┌─ Testo dato

Romanzo
Il romanzo «Anima Guerriera» sarà presentato mercoledì alle 18,30 alla libreria Universitas di vicolo Grossardi 3/B. Dialogherà con l'autore Massimo Sperindè il giornalista Francesco Monaco.
Questo non è solo un libro, ma l’autobiografia di un soffio vitale. Ecco, se l’esistenza potesse scriversi, descriversi, parlarsi lo farebbe proprio così: con un viaggio che non è riconducibile al tempo e allo spazio ma, «semplicemente», al tutto. Al ricomporsi. Non importa dove e quando e in che pelle o in che essenza. Magari proprio tra le pagine di un antico manoscritto o tra i deliri di personaggi in cerca di libertà e significati.
Così nasce «Anima guerriera» (Universitas editore Parma, 21 euro, pp. 790), il primo romanzo che potremmo definire storico-filosofico (anche se l’etichetta pare riduttiva) di Massimo Sperindè, parmigiano d’adozione, per anni redattore e caposervizio della Gazzetta di Parma. Linguaggio immediato, grafie che cambiano, sensibilità che si intrecciano: tre vite, tre storie, si uniscono nelle pagine seguendo «il sottile filo di una lontana e controversa teoria filosofica». Si tratta delle storie dell’indomita e sensuale Teukla e del suo mondo antico, quella di fratel Erno e del suo turbamento nel monastero e quella di Odoardo Blasi e delle sue ricerche (non solo storico-letterarie). Impossibile, però, non aggiungerne una quarta: quella dell’autore, che è mescolato, in una perfetta mimesi di passioni, speranze e timori, ai suoi personaggi. È la voce interiore che tutto unisce e amalgama. Il cuore da cui le altre tre esistenze ripartono, salvate dal rischio dell’oblio, così come la storia. Tutto parte, manzonianamente, dal ritrovamento di uno scritto antico all’interno di un baule. L’autore così risale a Odoardo Blasi, un uomo dell’Ottocento immerso nel suo tempo e nel tempo della letteratura. Inizia quindi un grande lavoro per salvare quei fogli e riportarli alla luce. Pensando, all’inizio, di stare svolgendo un lavoro più che altro filologico. Finché non ha capito che quello che stava attraversando era un percorso diverso, una vera e propria missione.
In quelle parole antiche ma nuove, ha iniziato a ripercorrere la storia della protagonista: la guerriera apuana Teukla, raccontata da fratel Erno da Pontremoli nei primi del Trecento: in un flusso di visioni e deliri riemergono le vicende di quella donna così lontana nel tempo. Chiuso nella celletta del monastero di Bobbio, Erno alterna la vita monastica alla vita che gli si impone davanti agli occhi ogni giorno, in un totale stato di abbandono: è il viaggio di Teukla, tanto geografico quanto interiore, che lo riporta – e ci riporta – al secondo secolo avanti Cristo. È la vita di una donna «che va nella direzione opposta a quelli che si arrendono». La seguiamo nella sua battaglia contro il popolo oppressore: quello romano. La seguiamo nel suo crescere: conosciamo prima la sua anima giovane, la sua impazienza e la necessità impellente di combattere (il gladio e la frombola sono un suo prolungamento). La vediamo conoscere popoli diversi come i Boii e i Sarmati, imparare a leggere e a scrivere, parlare lingue diverse. La conosciamo, poi, per il suo desiderio di diventare madre, nel suo bisogno di amare. Gli anni passano e lei cambia, arrivando ad un punto in cui fermarsi non è più solo una «placida serenità che non appaga», ma un buon compromesso che non snatura quello che lei è: un concentrato di istinto, energia, furore. Un’amazzone. Teukla riemerge dal suo tempo per parlare a Fratel Erno, permettergli di «cogliere l'essenza del suo passato», quello di Ernesto Cavellini, ben lontano dalla vita monastica tra passioni, viaggi, ferite.

└─

*Le prove*:
(1) Secondo l'articolo sul romanzo «Anima Guerriera», perché Teukla riemerge dal suo tempo per parlare a fratel Erno? Rispondi in una, due o tre frasi.
(2) Nell'articolo sul romanzo «Anima Guerriera», in quale monastero si trova la celletta in cui è chiuso fratel Erno?
(3) Riproduci fedelmente un passo dell'articolo sul romanzo «Anima Guerriera». Comincia dalle parole «Questo non è» e fermati dopo le parole «libertà e significati.».

┌─ Materiale raccolto

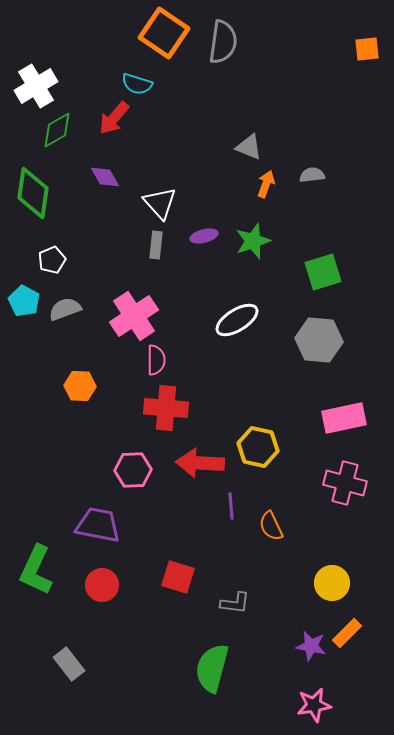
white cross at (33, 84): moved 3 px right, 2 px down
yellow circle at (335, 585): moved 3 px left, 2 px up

└─

*Le risposte*:
(1) Teukla riemerge dal suo tempo per permettere a fratel Erno di «cogliere l'essenza del suo passato». Si tratta del passato di Ernesto Cavellini, fatto di passioni, viaggi e ferite e ben lontano dalla vita monastica.

(2) Fratel Erno è chiuso nella celletta del monastero di Bobbio.

(3)
Questo non è solo un libro, ma l’autobiografia di un soffio vitale. Ecco, se l’esistenza potesse scriversi, descriversi, parlarsi lo farebbe proprio così: con un viaggio che non è riconducibile al tempo e allo spazio ma, «semplicemente», al tutto. Al ricomporsi. Non importa dove e quando e in che pelle o in che essenza. Magari proprio tra le pagine di un antico manoscritto o tra i deliri di personaggi in cerca di libertà e significati.